No ”Cuba exception” to OAS democracy commitment

The U.S. should resist moves to readmit Cuba to the Organization of American States, a leading Senator argues. Such a move would make a nonsense of the OAS members’ conviction, outlined in the Inter-American Democratic Charter, that “the peoples of the Americas have a right to democracy, and their governments have an obligation to promote and defend it.”

There should be no ”Cuba exception” to the hemisphere’s commitment to democracy, writes Senator Mel Martinez. Washington should “encourage the OAS to formulate how it might help Cuba make a transition to democracy and become fully compliant with the Democratic Charter,” he contends. “The Cuban people, not the current government elite in Havana, need to be the guides of this process.”

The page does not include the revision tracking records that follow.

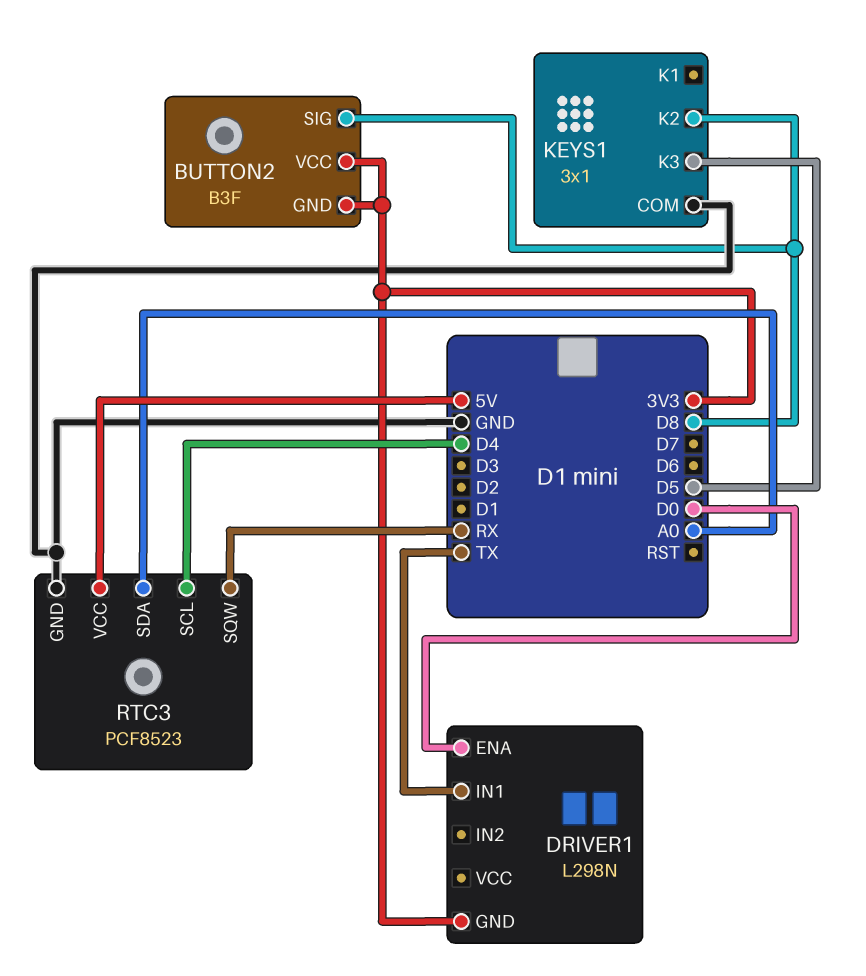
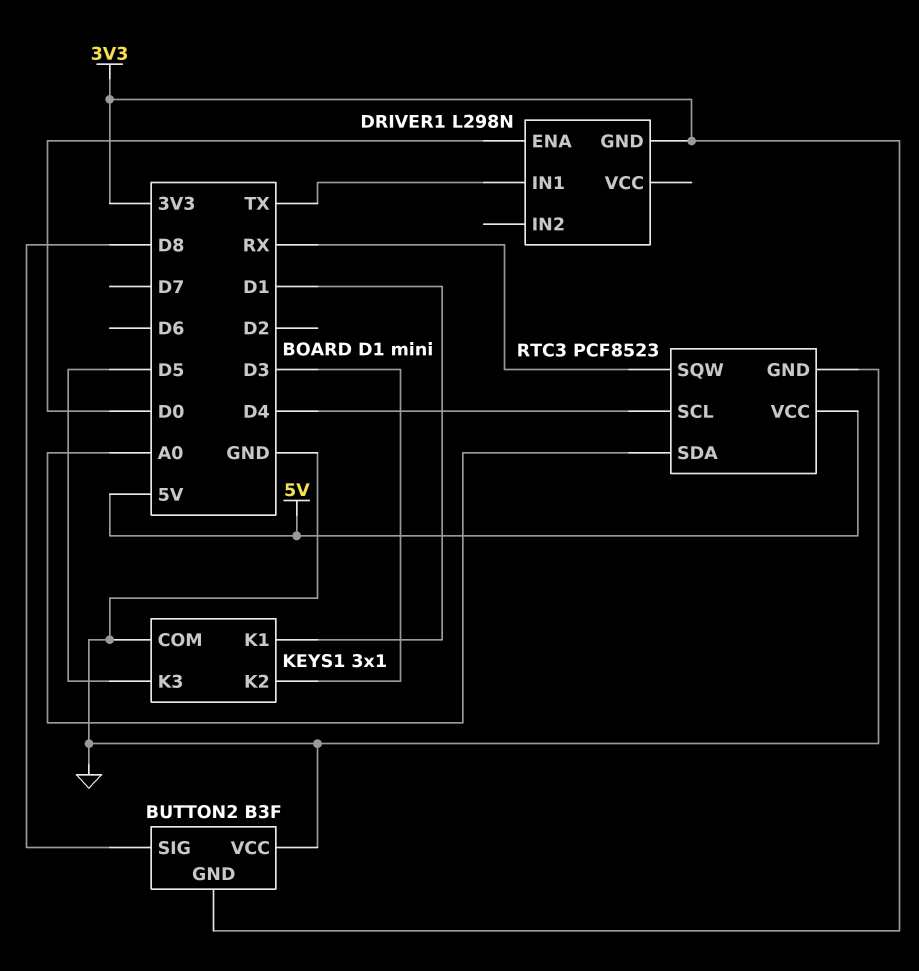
BUTTON2 pin VCC: 3V3 -> GND
KEYS1 pin K1: none -> D1
KEYS1 pin K2: D8 -> D3

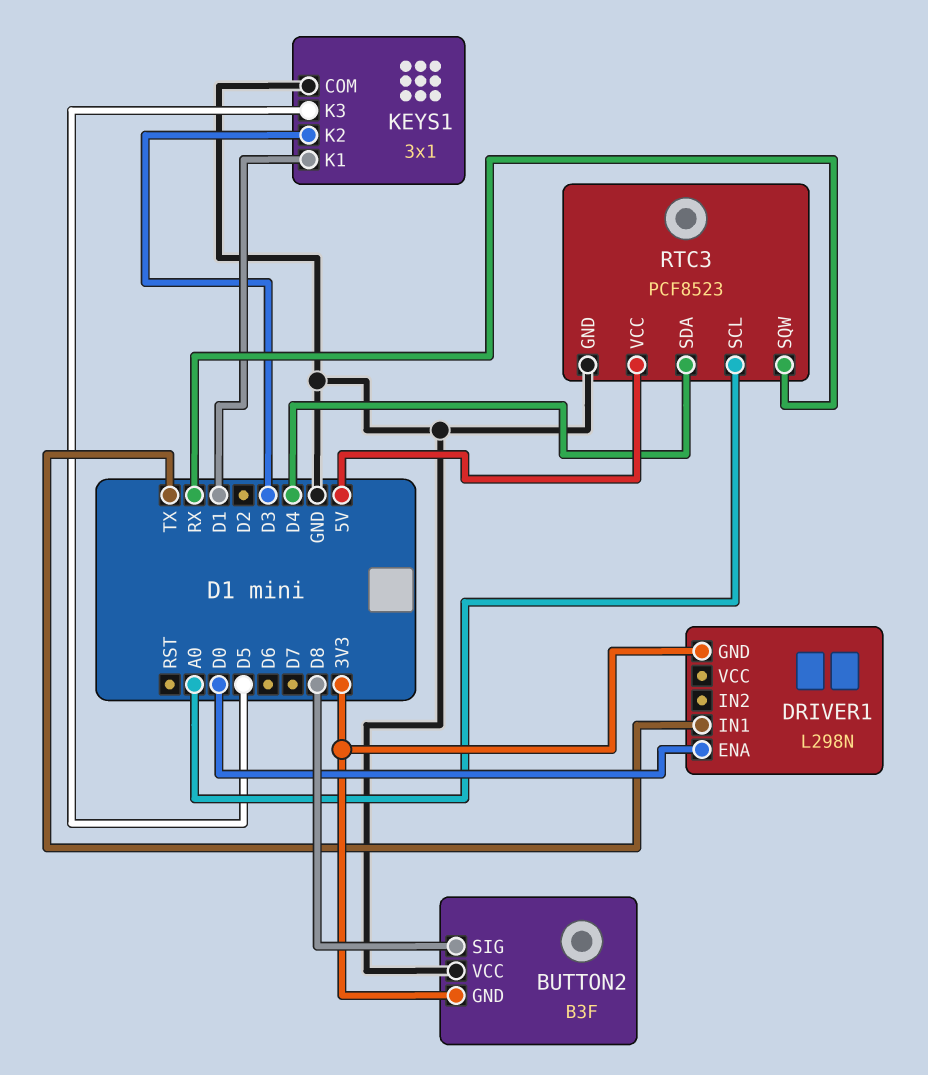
RTC3 pin SCL: D4 -> A0
RTC3 pin SDA: A0 -> D4

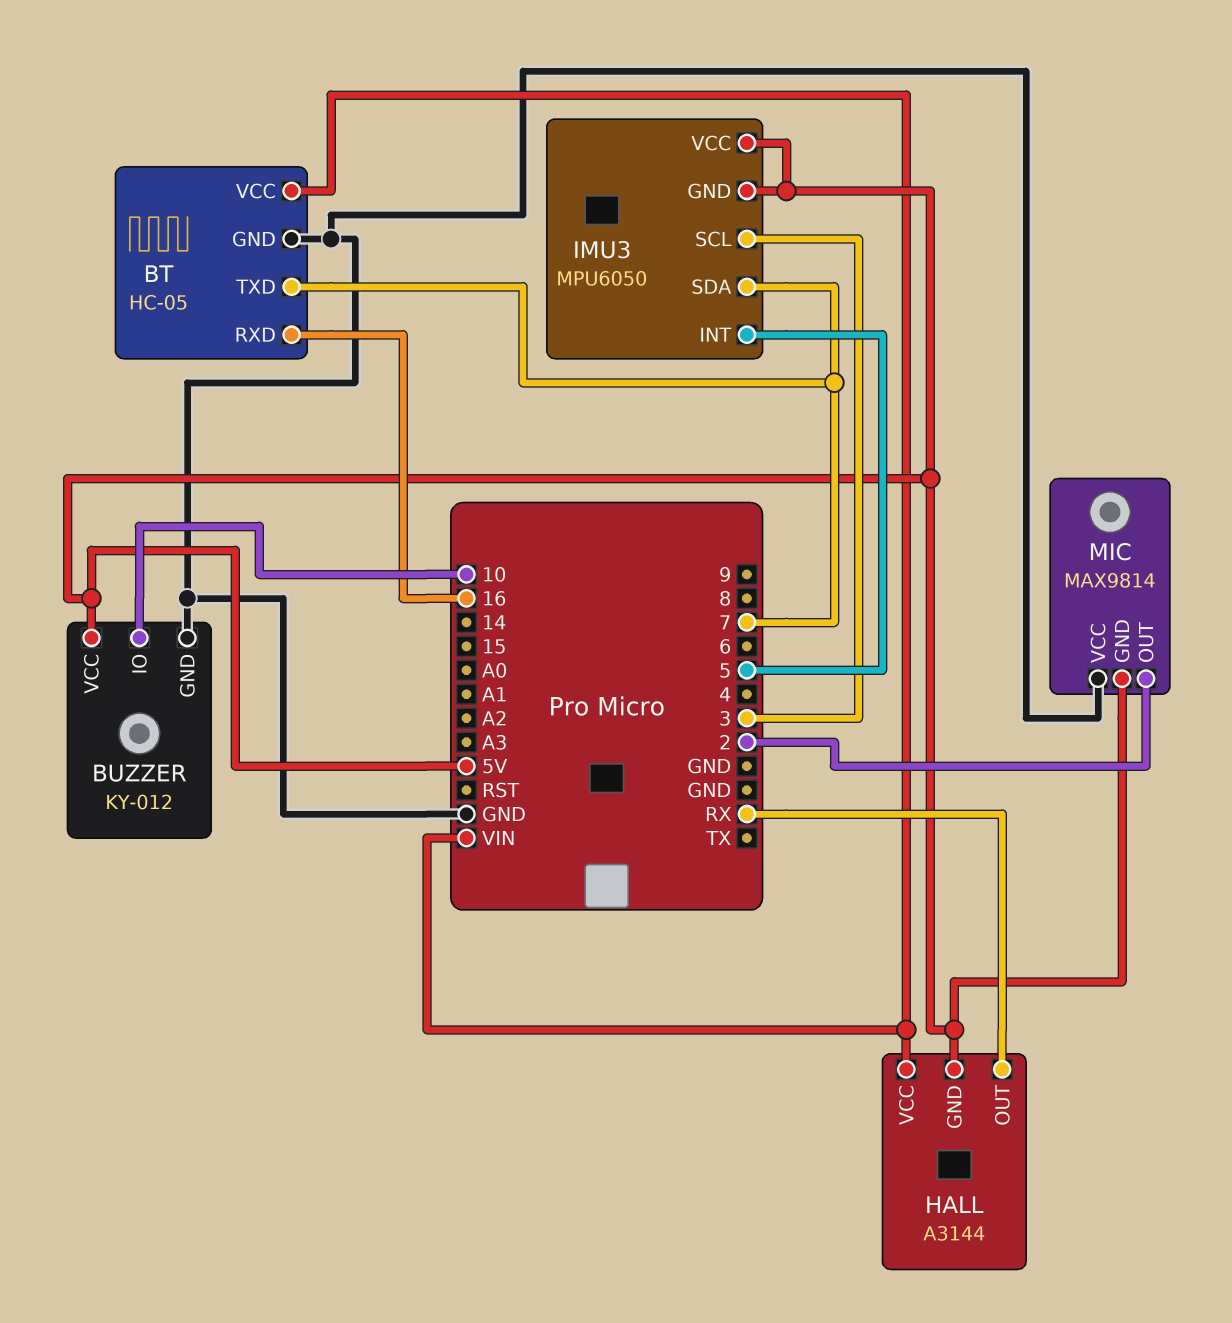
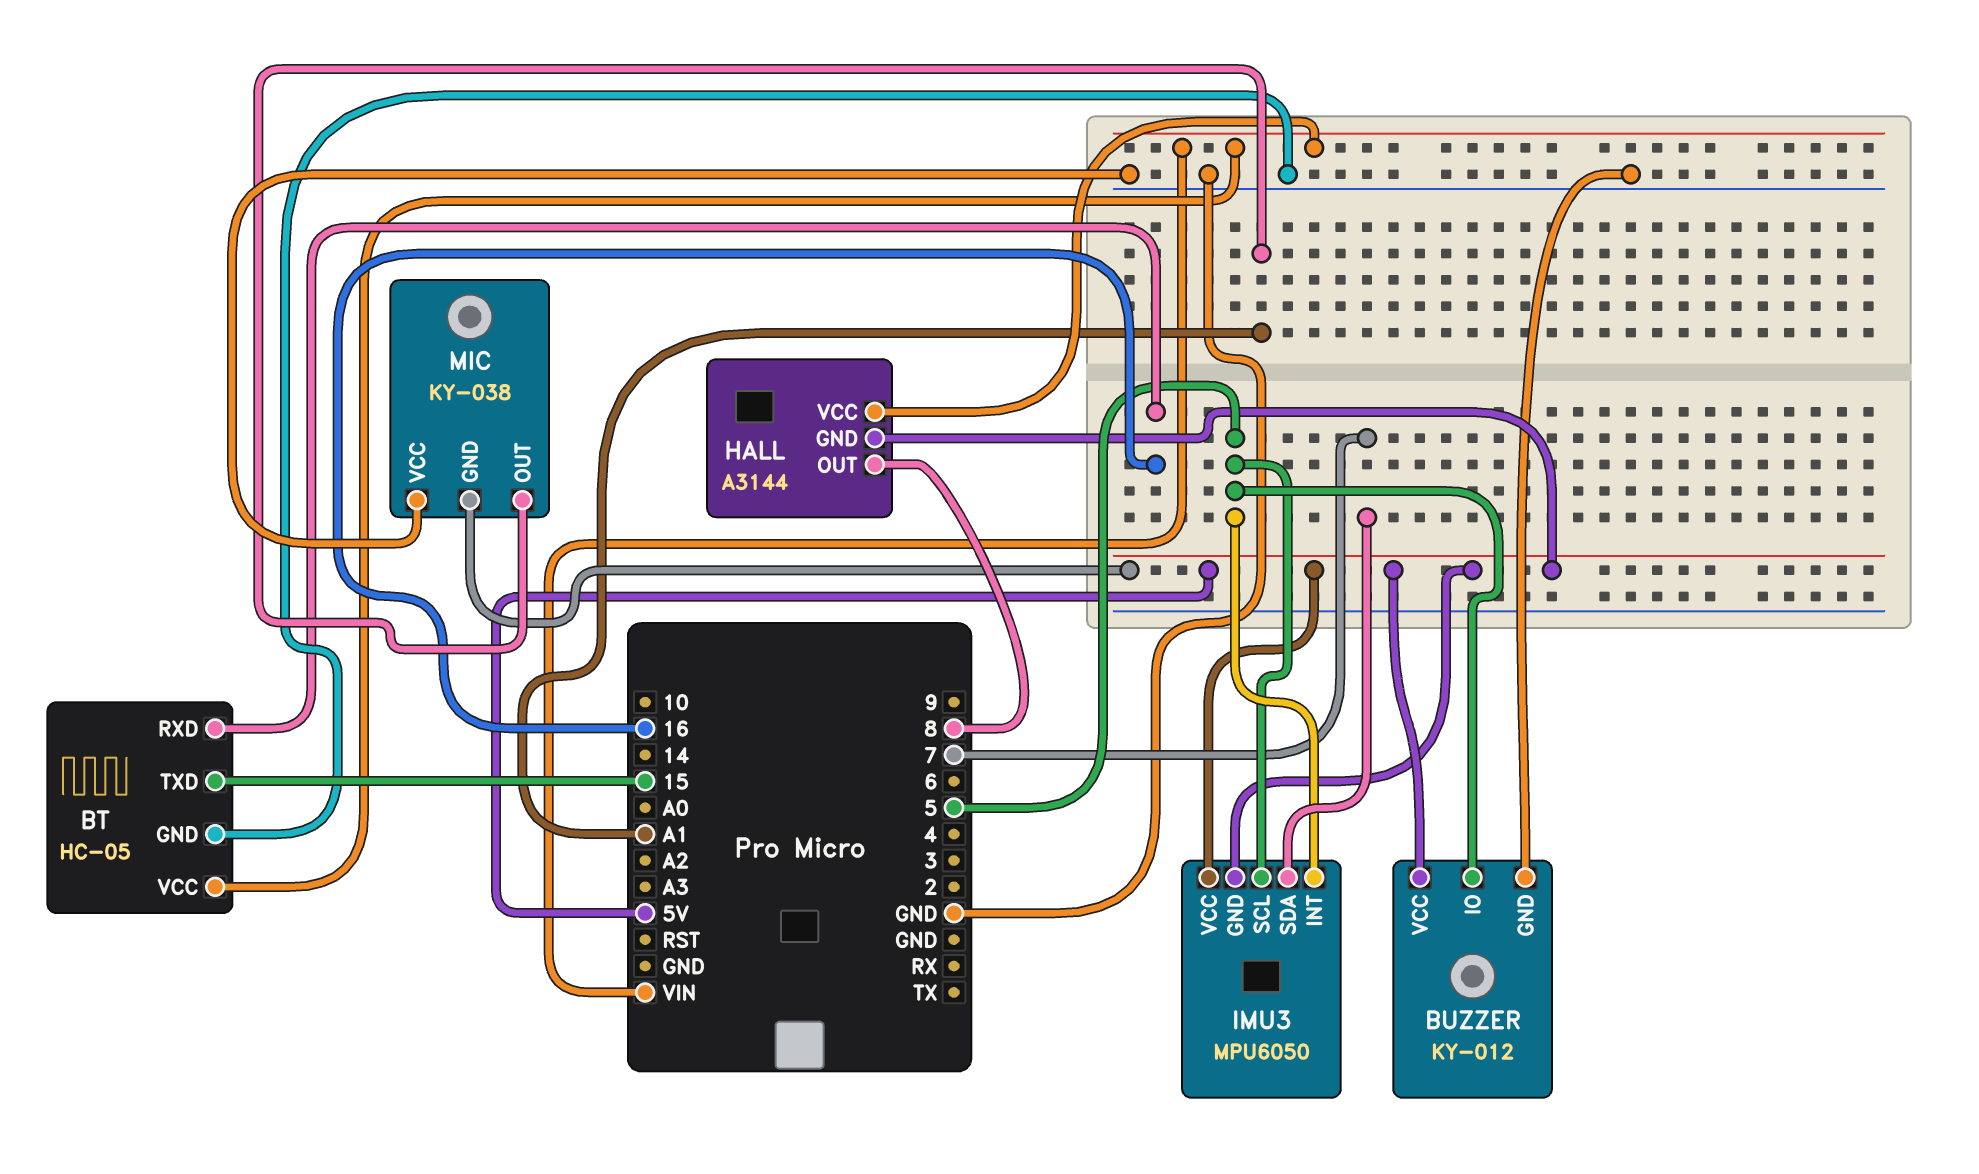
BT pin TXD: 7 -> 15
BUZZER pin IO: 10 -> 5
HALL pin OUT: RX -> 8
IMU3 pin SCL: 3 -> 5
MIC: MAX9814 -> KY-038
MIC pin OUT: 2 -> A1

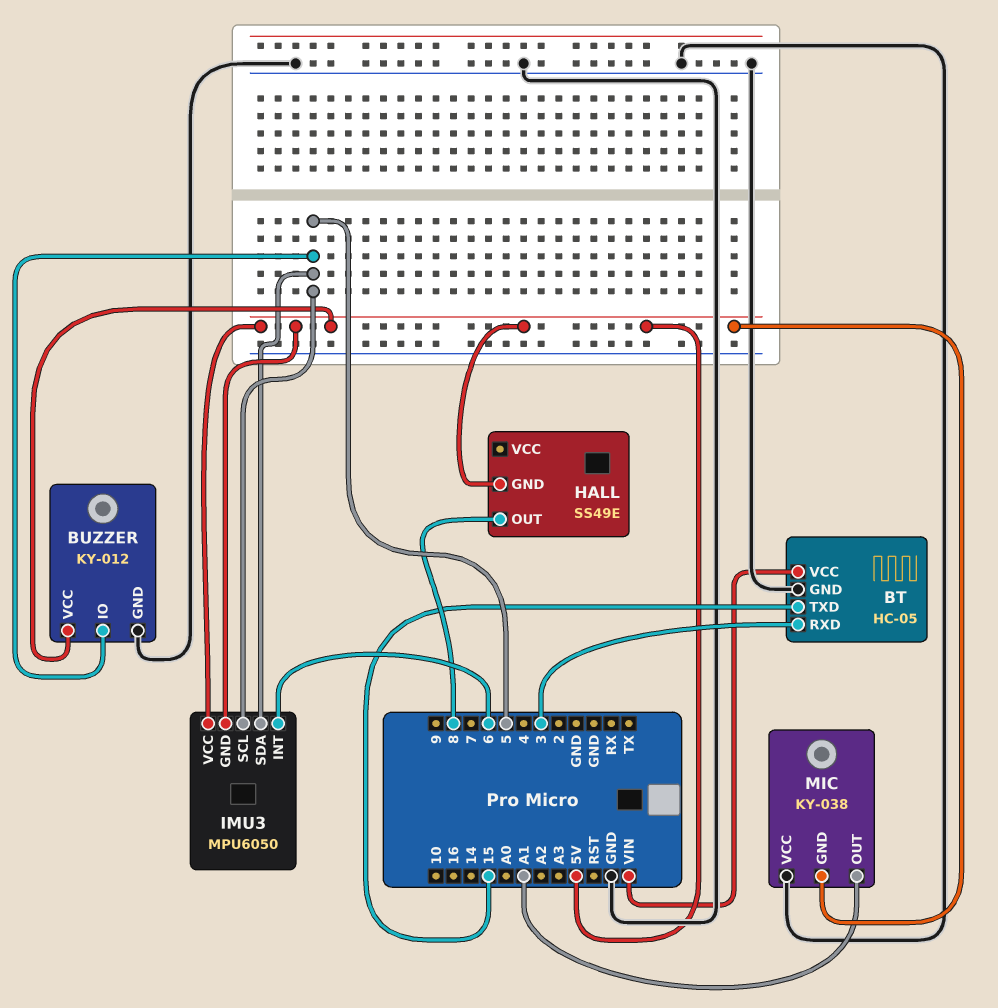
BT pin RXD: 16 -> 3
HALL: A3144 -> SS49E
HALL pin VCC: VIN -> none
IMU3 pin INT: 5 -> 6
IMU3 pin SDA: 7 -> 5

He cites the recent open letter to the OAS, signed by some 250 Cuban democracy, human rights and civil society activists, which insists that:

Cuba has not been separated from the OAS. It is the tyrannical regime which violates the public liberties of Cubans that has been separated. Nevertheless, what worries us most is not the affront which would be committed against our rights by accepting the dictatorship which oppresses us as an equal in terms of the fundamental values of its democratic neighbors, but rather the damage that would be inflicted on the hemisphere itself.

There is significant bipartisan opposition to Cuba’s re-admission to the OAS.  Such a concession would put at risk the regional consensus that has consolidated the hemisphere’s relatively recent democratization, according to the Brookings Institution’s Ted Piccone, co-editor of the newly released book, The Obama Administration and the Americas: Agenda for Change:

The governments of the region, as they emerged from years of military dictatorship in the 1980s, agreed to lock arms and resist any attempt to overthrow civilian constitutional rule. This joint approach has served the region well when such countries as Peru, Paraguay, Guatemala and Haiti faced political turmoil. The commitment to core democratic standards, expressed through the Inter-American Democratic Charter, is central to the region’s identity and compares well to the European model of integration based on common democratic values and forms of government.